(INPUT FOR THIS TASK Opens)
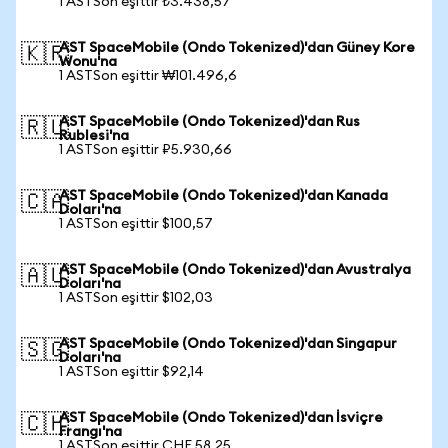
1 ASTSon eşittir ₺3.438,57
AST SpaceMobile (Ondo Tokenized)'dan Güney Kore
🇰🇷
Wonu'na
1 ASTSon eşittir ₩101.496,6
AST SpaceMobile (Ondo Tokenized)'dan Rus
🇷🇺
Rublesi'na
1 ASTSon eşittir ₽5.930,66
AST SpaceMobile (Ondo Tokenized)'dan Kanada
🇨🇦
Doları'na
1 ASTSon eşittir $100,57
AST SpaceMobile (Ondo Tokenized)'dan Avustralya
🇦🇺
Doları'na
1 ASTSon eşittir $102,03
AST SpaceMobile (Ondo Tokenized)'dan Singapur
🇸🇬
Doları'na
1 ASTSon eşittir $92,14
AST SpaceMobile (Ondo Tokenized)'dan İsviçre
🇨🇭
Frangı'na
1 ASTSon eşittir CHF 58,25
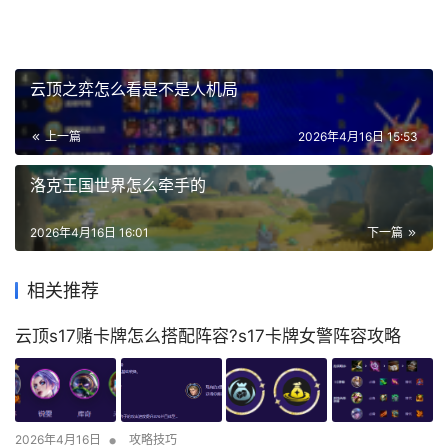
云顶之弈怎么看是不是人机局
上一篇
2026年4月16日 15:53
洛克王国世界怎么牵手的
2026年4月16日 16:01
下一篇
相关推荐
云顶s17赌卡牌怎么搭配阵容?s17卡牌女警阵容攻略
•
2026年4月16日
攻略技巧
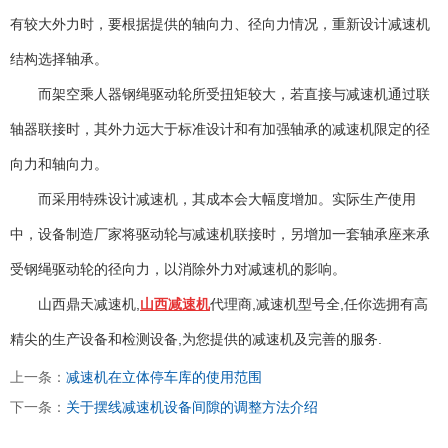
有较大外力时，要根据提供的轴向力、径向力情况，重新设计减速机
结构选择轴承。
而架空乘人器钢绳驱动轮所受扭矩较大，若直接与减速机通过联
轴器联接时，其外力远大于标准设计和有加强轴承的减速机限定的径
向力和轴向力。
而采用特殊设计减速机，其成本会大幅度增加。实际生产使用
中，设备制造厂家将驱动轮与减速机联接时，另增加一套轴承座来承
受钢绳驱动轮的径向力，以消除外力对减速机的影响。
山西鼎天减速机,
山西减速机
代理商,减速机型号全,任你选拥有高
精尖的生产设备和检测设备,为您提供的减速机及完善的服务.
上一条：
减速机在立体停车库的使用范围
下一条：
关于摆线减速机设备间隙的调整方法介绍
太原富库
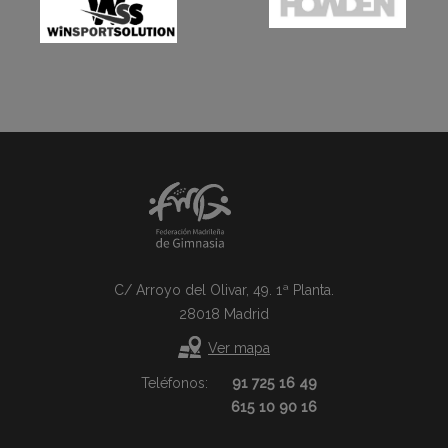
C/ Arroyo del Olivar, 49. 1ª Planta.
28018 Madrid
Ver mapa
Teléfonos:
91 725 16 49
615 10 90 16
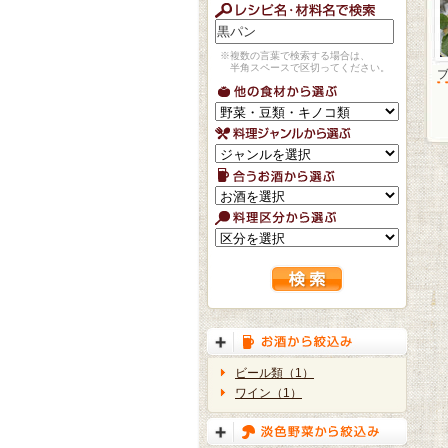
※複数の言葉で検索する場合は、
半角スペースで区切ってください。
ビール類（1）
ワイン（1）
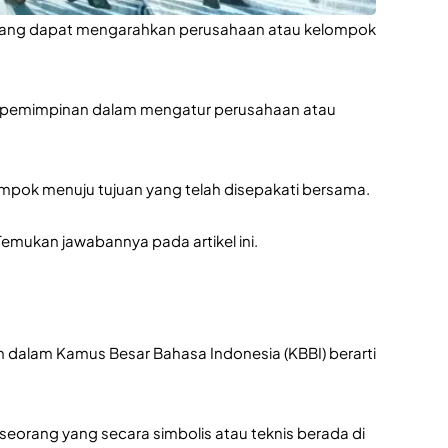
 yang dapat mengarahkan perusahaan atau kelompok 
epemimpinan dalam mengatur perusahaan atau 
k menuju tujuan yang telah disepakati bersama.
mukan jawabannya pada artikel ini.
 dalam Kamus Besar Bahasa Indonesia (KBBI) berarti 
orang yang secara simbolis atau teknis berada di 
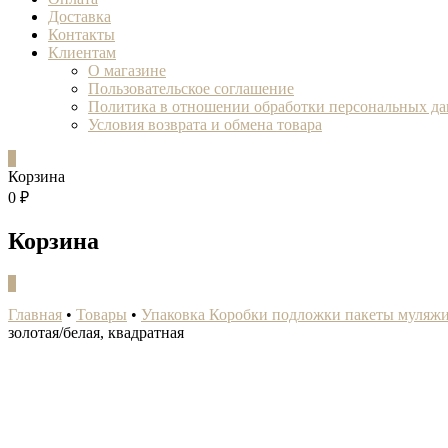
Доставка
Контакты
Клиентам
О магазине
Пользовательское соглашение
Политика в отношении обработки персональных д
Условия возврата и обмена товара
0
Корзина
0 ₽
Корзина
0
Главная
•
Товары
•
Упаковка Коробки подложки пакеты муляж
золотая/белая, квадратная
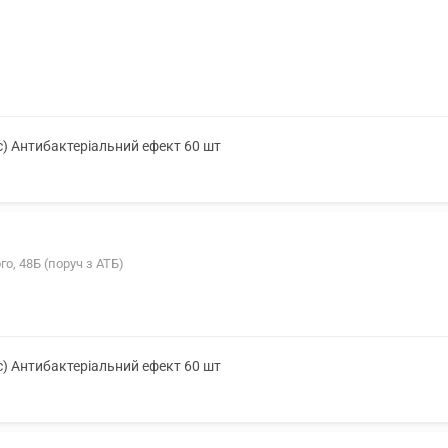
с) Антибактеріальний ефект 60 шт
го, 48Б (поруч з АТБ)
с) Антибактеріальний ефект 60 шт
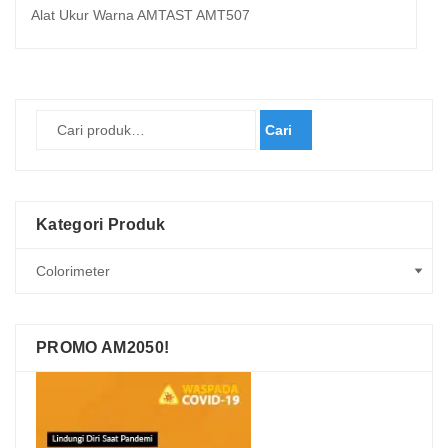
Alat Ukur Warna AMTAST AMT507
Cari
Kategori Produk
PROMO AM2050!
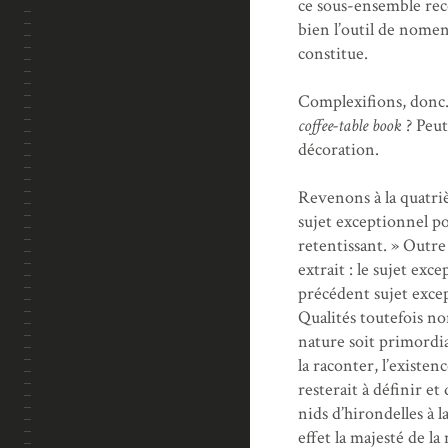
ce sous-ensemble rec
bien l’outil de nome
constitue.
Complexifions, donc.
coffee-table book
? Peut
décoration.
Revenons à la quatr
sujet exceptionnel po
retentissant. » Outre
extrait : le sujet exc
précédent sujet except
Qualités toutefois non
nature soit primordial
la raconter, l’existe
resterait à définir et
nids d’hirondelles à la
effet la majesté de la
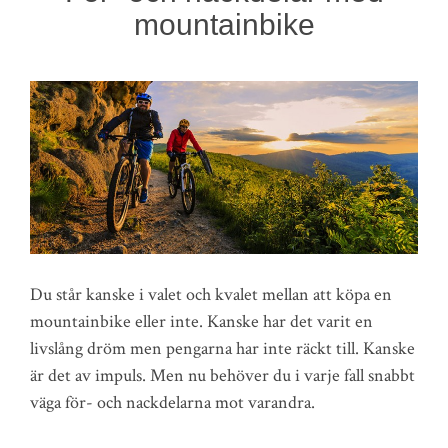
mountainbike
Du står kanske i valet och kvalet mellan att köpa en
mountainbike eller inte. Kanske har det varit en
livslång dröm men pengarna har inte räckt till. Kanske
är det av impuls. Men nu behöver du i varje fall snabbt
väga för- och nackdelarna mot varandra.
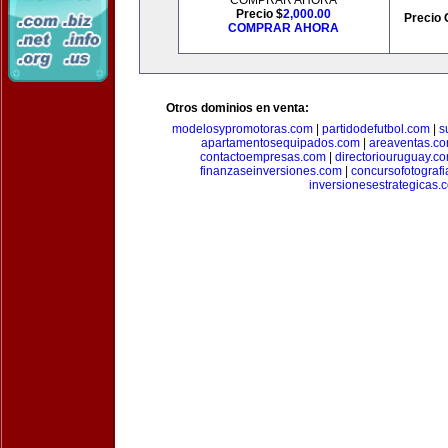
COMPRAR AHORA
Precio $
2,000.00
Precio 
COMPRAR AHORA
Otros dominios en venta:
modelosypromotoras.com
|
partidodefutbol.com
|
s
apartamentosequipados.com
|
areaventas.c
contactoempresas.com
|
directoriouruguay.c
finanzaseinversiones.com
|
concursofotograf
inversionesestrategicas.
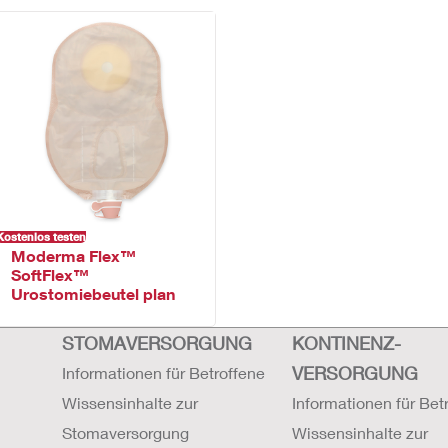
Kostenlos testen
Moderma Flex™
SoftFlex™
Urostomiebeutel plan
STOMAVERSORGUNG
KONTINENZ-
VERSORGUNG
Informationen für Betroffene
Wissensinhalte zur
Informationen für Bet
Stomaversorgung
Wissensinhalte zur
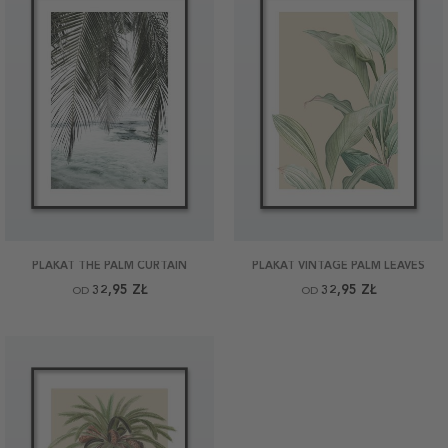
PLAKAT THE PALM CURTAIN
PLAKAT VINTAGE PALM LEAVES
32,95 ZŁ
32,95 ZŁ
OD
OD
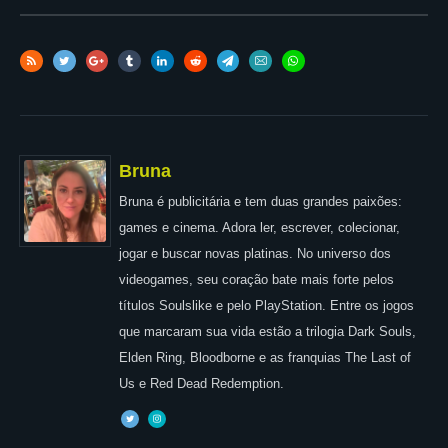
Bruna
Bruna é publicitária e tem duas grandes paixões:
games e cinema. Adora ler, escrever, colecionar,
jogar e buscar novas platinas. No universo dos
videogames, seu coração bate mais forte pelos
títulos Soulslike e pelo PlayStation. Entre os jogos
que marcaram sua vida estão a trilogia Dark Souls,
Elden Ring, Bloodborne e as franquias The Last of
Us e Red Dead Redemption.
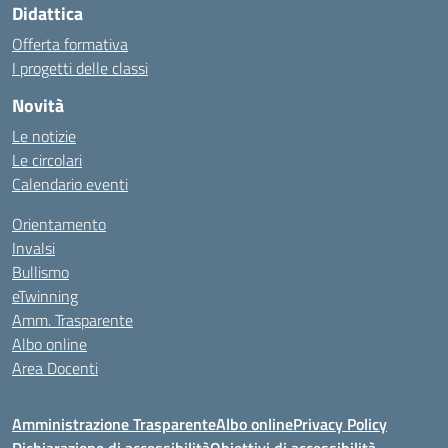
Didattica
Offerta formativa
I progetti delle classi
Novità
Le notizie
Le circolari
Calendario eventi
Orientamento
Invalsi
Bullismo
eTwinning
Amm. Trasparente
Albo online
Area Docenti
Amministrazione Trasparente
Albo online
Privacy Policy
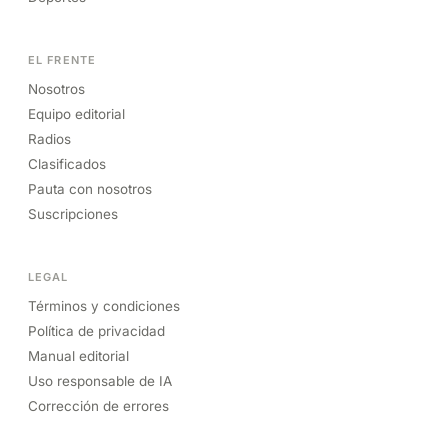
EL FRENTE
Nosotros
Equipo editorial
Radios
Clasificados
Pauta con nosotros
Suscripciones
LEGAL
Términos y condiciones
Política de privacidad
Manual editorial
Uso responsable de IA
Corrección de errores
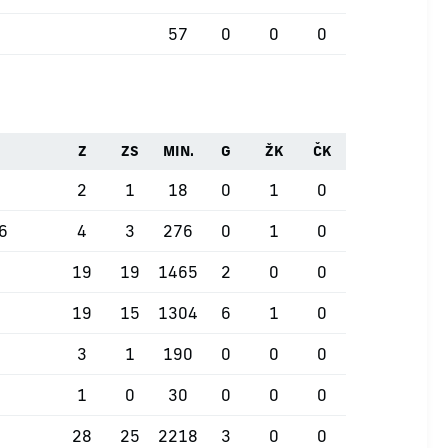
57
0
0
0
Z
ZS
MIN.
G
ŽK
ČK
2
1
18
0
1
0
26
4
3
276
0
1
0
19
19
1465
2
0
0
19
15
1304
6
1
0
3
1
190
0
0
0
1
0
30
0
0
0
28
25
2218
3
0
0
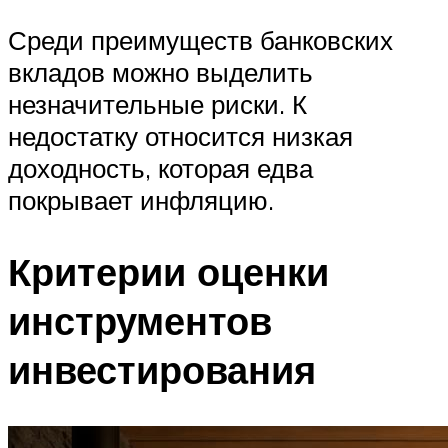
Среди преимуществ банковских
вкладов можно выделить
незначительные риски. К
недостатку относится низкая
доходность, которая едва
покрывает инфляцию.
Критерии оценки
инструментов
инвестирования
(INPUT FOR THIS TASK Closes)
-- WHAT IS NEEDED --
Return the material word for word, images omitted.

-- RESPONSE --
1 ASTSon eşittir ₺3.438,57
AST SpaceMobile (Ondo Tokenized)'dan Güney Kore
🇰🇷
Wonu'na
1 ASTSon eşittir ₩101.496,6
AST SpaceMobile (Ondo Tokenized)'dan Rus
🇷🇺
Rublesi'na
1 ASTSon eşittir ₽5.930,66
AST SpaceMobile (Ondo Tokenized)'dan Kanada
🇨🇦
Doları'na
1 ASTSon eşittir $100,57
AST SpaceMobile (Ondo Tokenized)'dan Avustralya
🇦🇺
Doları'na
1 ASTSon eşittir $102,03
AST SpaceMobile (Ondo Tokenized)'dan Singapur
🇸🇬
Doları'na
1 ASTSon eşittir $92,14
AST SpaceMobile (Ondo Tokenized)'dan İsviçre
🇨🇭
Frangı'na
1 ASTSon eşittir CHF 58,25
云顶之弈怎么看是不是人机局
上一篇
2026年4月16日 15:53
洛克王国世界怎么牵手的
2026年4月16日 16:01
下一篇
相关推荐
云顶s17赌卡牌怎么搭配阵容?s17卡牌女警阵容攻略
•
2026年4月16日
攻略技巧
有较大外力时，要根据提供的轴向力、径向力情况，重新设计减速机
结构选择轴承。
而架空乘人器钢绳驱动轮所受扭矩较大，若直接与减速机通过联
轴器联接时，其外力远大于标准设计和有加强轴承的减速机限定的径
向力和轴向力。
而采用特殊设计减速机，其成本会大幅度增加。实际生产使用
中，设备制造厂家将驱动轮与减速机联接时，另增加一套轴承座来承
受钢绳驱动轮的径向力，以消除外力对减速机的影响。
山西鼎天减速机,
山西减速机
代理商,减速机型号全,任你选拥有高
精尖的生产设备和检测设备,为您提供的减速机及完善的服务.
上一条：
减速机在立体停车库的使用范围
下一条：
关于摆线减速机设备间隙的调整方法介绍
太原富库
C/ Arroyo del Olivar, 49. 1ª Planta.
28018 Madrid
Ver mapa
Teléfonos:
91 725 16 49
615 10 90 16
※複数の言葉で検索する場合は、
半角スペースで区切ってください。
ビール類（1）
ワイン（1）
 yang dapat mengarahkan perusahaan atau kelompok 
epemimpinan dalam mengatur perusahaan atau 
k menuju tujuan yang telah disepakati bersama.
mukan jawabannya pada artikel ini.
 dalam Kamus Besar Bahasa Indonesia (KBBI) berarti 
orang yang secara simbolis atau teknis berada di 
Доставка
Контакты
Клиентам
О магазине
Пользовательское соглашение
Политика в отношении обработки персональных д
Условия возврата и обмена товара
0
Корзина
0 ₽
Корзина
0
Главная
•
Товары
•
Упаковка Коробки подложки пакеты муляж
золотая/белая, квадратная
с) Антибактеріальний ефект 60 шт
го, 48Б (поруч з АТБ)
с) Антибактеріальний ефект 60 шт
Alat Ukur Warna AMTAST AMT507
Cari
Kategori Produk
PROMO AM2050!
ce sous-ensemble rec
bien l’outil de nome
constitue.
Complexifions, donc.
coffee-table book
? Peut
décoration.
Revenons à la quatr
sujet exceptionnel po
retentissant. » Outre
extrait : le sujet exc
précédent sujet except
Qualités toutefois non
nature soit primordial
la raconter, l’existe
resterait à définir et
nids d’hirondelles à la
effet la majesté de la
mountainbike
Du står kanske i valet och kvalet mellan att köpa en
mountainbike eller inte. Kanske har det varit en
livslång dröm men pengarna har inte räckt till. Kanske
är det av impuls. Men nu behöver du i varje fall snabbt
väga för- och nackdelarna mot varandra.
COMPRAR AHORA
Precio $
2,000.00
Precio 
COMPRAR AHORA
Otros dominios en venta:
modelosypromotoras.com
|
partidodefutbol.com
|
s
apartamentosequipados.com
|
areaventas.c
contactoempresas.com
|
directoriouruguay.c
finanzaseinversiones.com
|
concursofotograf
inversionesestrategicas.
Kostenlos testen
Moderma Flex™
SoftFlex™
Urostomiebeutel plan
STOMAVERSORGUNG
KONTINENZ-
VERSORGUNG
Informationen für Betroffene
Wissensinhalte zur
Informationen für Bet
Stomaversorgung
Wissensinhalte zur
PLAKAT THE PALM CURTAIN
PLAKAT VINTAGE PALM LEAVES
32,95 ZŁ
32,95 ZŁ
OD
OD
Bruna
Bruna é publicitária e tem duas grandes paixões:
games e cinema. Adora ler, escrever, colecionar,
jogar e buscar novas platinas. No universo dos
videogames, seu coração bate mais forte pelos
títulos Soulslike e pelo PlayStation. Entre os jogos
que marcaram sua vida estão a trilogia Dark Souls,
Elden Ring, Bloodborne e as franquias The Last of
Us e Red Dead Redemption.
Didattica
Offerta formativa
I progetti delle classi
Novità
Le notizie
Le circolari
Calendario eventi
Orientamento
Invalsi
Bullismo
eTwinning
Amm. Trasparente
Albo online
Area Docenti
Amministrazione Trasparente
Albo online
Privacy Policy
EL FRENTE
Nosotros
Equipo editorial
Radios
Clasificados
Pauta con nosotros
Suscripciones
LEGAL
Términos y condiciones
Política de privacidad
Manual editorial
Uso responsable de IA
Corrección de errores
57
0
0
0
Z
ZS
MIN.
G
ŽK
ČK
2
1
18
0
1
0
26
4
3
276
0
1
0
19
19
1465
2
0
0
19
15
1304
6
1
0
3
1
190
0
0
0
1
0
30
0
0
0
28
25
2218
3
0
0
Среди преимуществ банковских
вкладов можно выделить
незначительные риски. К
недостатку относится низкая
доходность, которая едва
покрывает инфляцию.
Критерии оценки
инструментов
инвестирования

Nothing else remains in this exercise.